How to avoid gambling
David James |
10 May 2015
Many think that investment is a bit like gambling. The language indicates this: words like "bets" and "punts" are often used. But think this through. Everyone knows that trying to beat the “house” does not usually work. So why take this approach?
The much better method is to become the "house" by not moving in and out of the market. Often, the best bet is not to make a bet at all. Especially when it is reasonable to assume that nobody can really predict where the markets are going.
It is clear that creating a diversified share portfolio and holding on to it for a long time is a pretty decent strategy. This is the opposite of gambling.
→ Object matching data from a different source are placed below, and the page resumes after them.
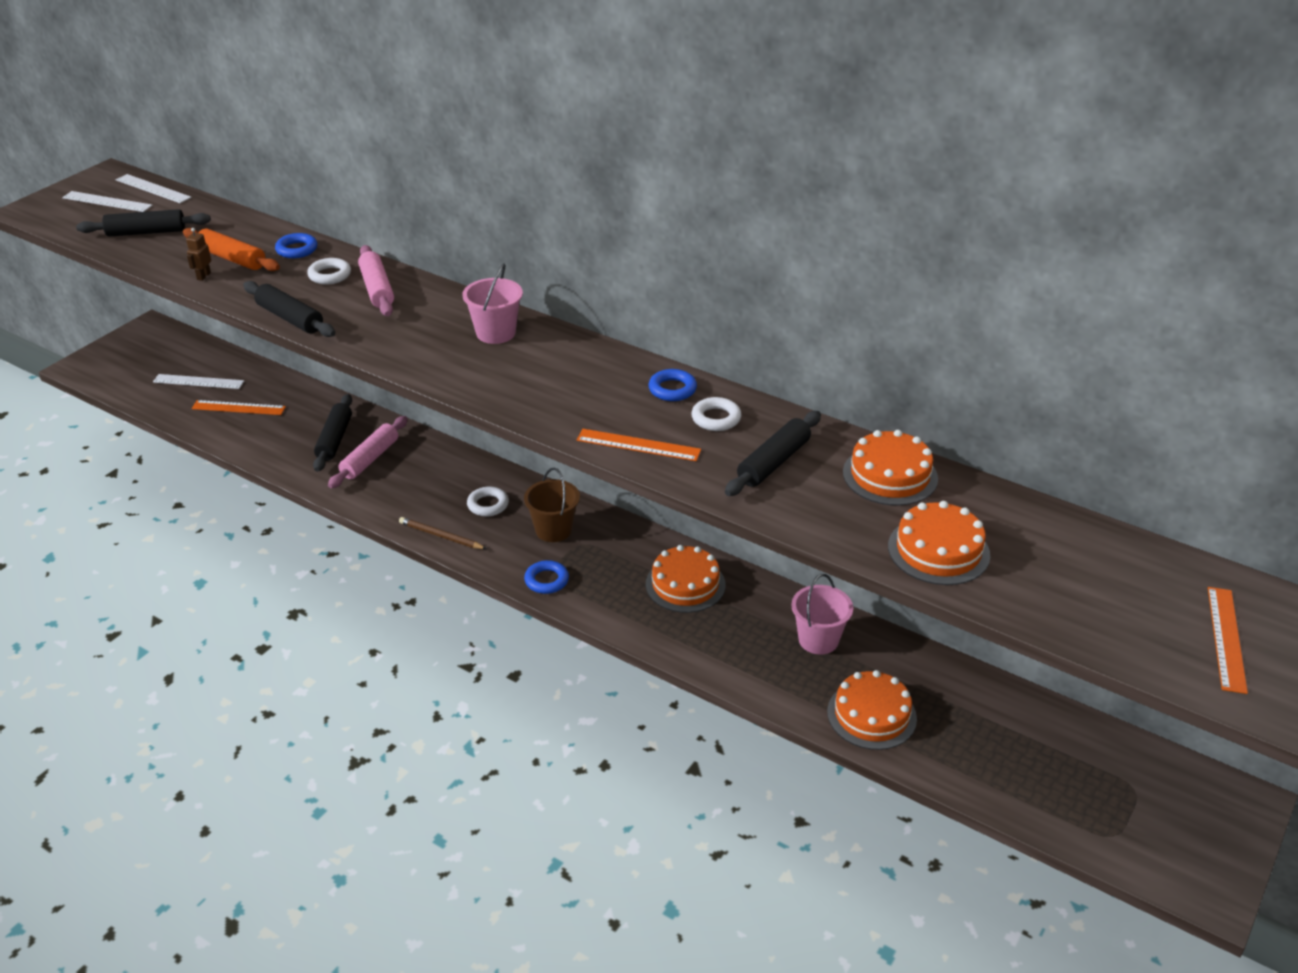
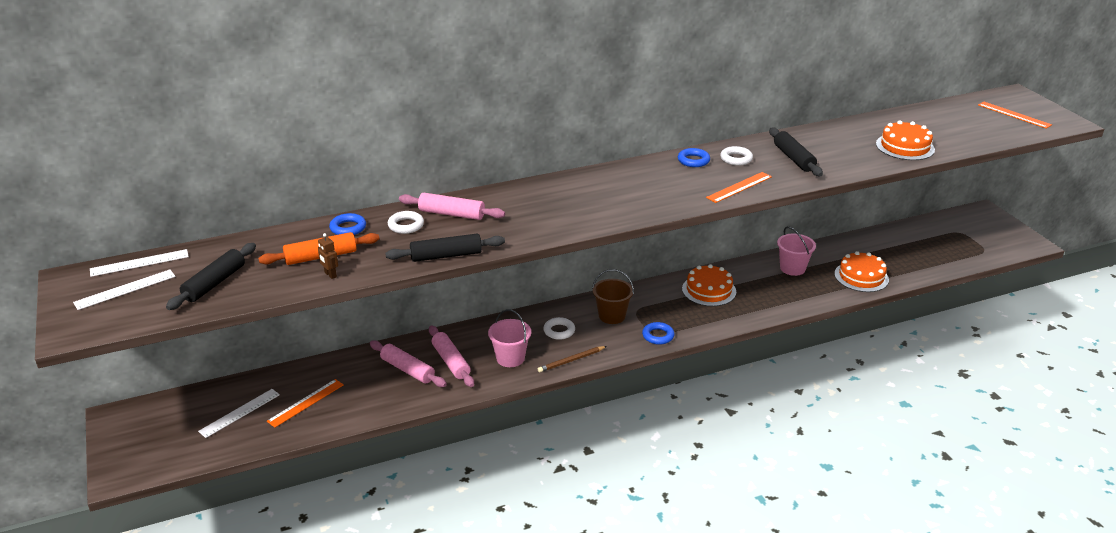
camera: 55 degrees left, 5 degrees down
black rolling pin [313,394,352,472] -> pink rolling pin [370,340,447,387]
pink bucket [463,263,523,344] -> pink bucket moved to [488,309,531,367]
orange cake [843,430,938,506] -> none

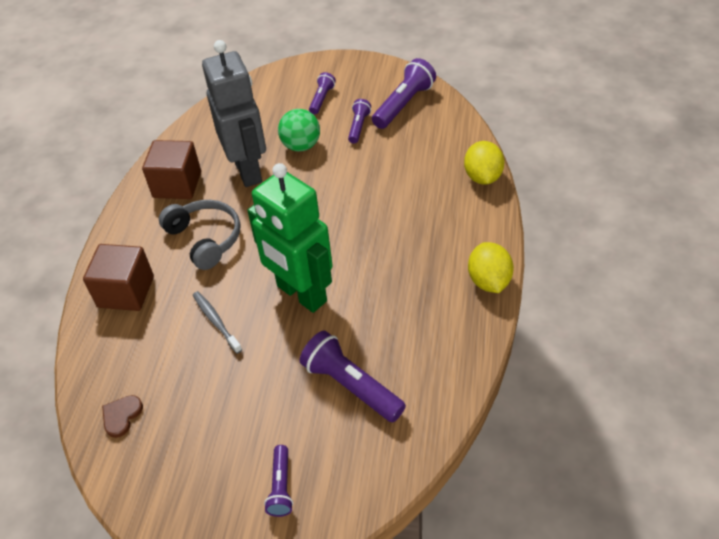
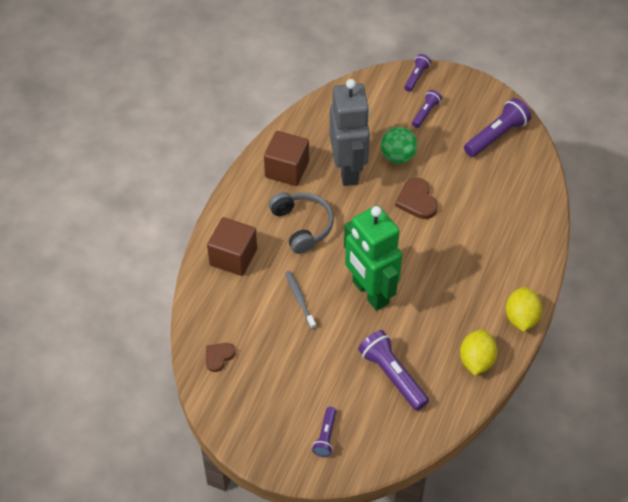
camera: 10 degrees right, 5 degrees up
purple flashlight [348,99,371,143] -> purple flashlight moved to [404,54,431,92]
yellow lemon [464,141,505,185] -> yellow lemon moved to [460,329,497,375]
none -> brown heart [395,178,438,219]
It is in effect, saying, “I don’t want to play this game of poker, I will just sit here and take the ups and downs.”
Many investors who see the markets as a casino say: “I will just leave my money in cash because I don’t trust financial institutions. I don’t trust corporations. I don’t trust corporate governance.”
It is not a good solution for the individual. To give an idea of the consequences, if you invested in the S&P 500 index on January 1, 1970 then by December 31, 2009, just a year after one of the worst financial crises in history, it would have been worth $43,119. If you had invested in one month US Treasury bills over the same period, the $1,000 would only be worth $10,176.
And we all know what staying in cash now means in the Australian market, where the cash rate is at an historical low of 2%.
In other words, seeing investment as a matter of luck penalises both pessimists and optimists. The optimist goes in and out of the market, generally ending up with a much poorer return than the market average. The pessimist stays out of the market, thinking it is just for gamblers, instead choosing the no risk alternative of fixed interest. This may be low risk, but it also ensures a low return. In Australia currently, interest rates on government bonds are below inflation, so investors are going backwards.
The sound conclusion is in between: assuming that the market has its ups and downs, but that investing is not a matter of luck in picking those fluctuations. Instead, it is best to avoid making bets and just stick to a consistent strategy. That way you won’t be able to “beat the house” but you will be able to be the house.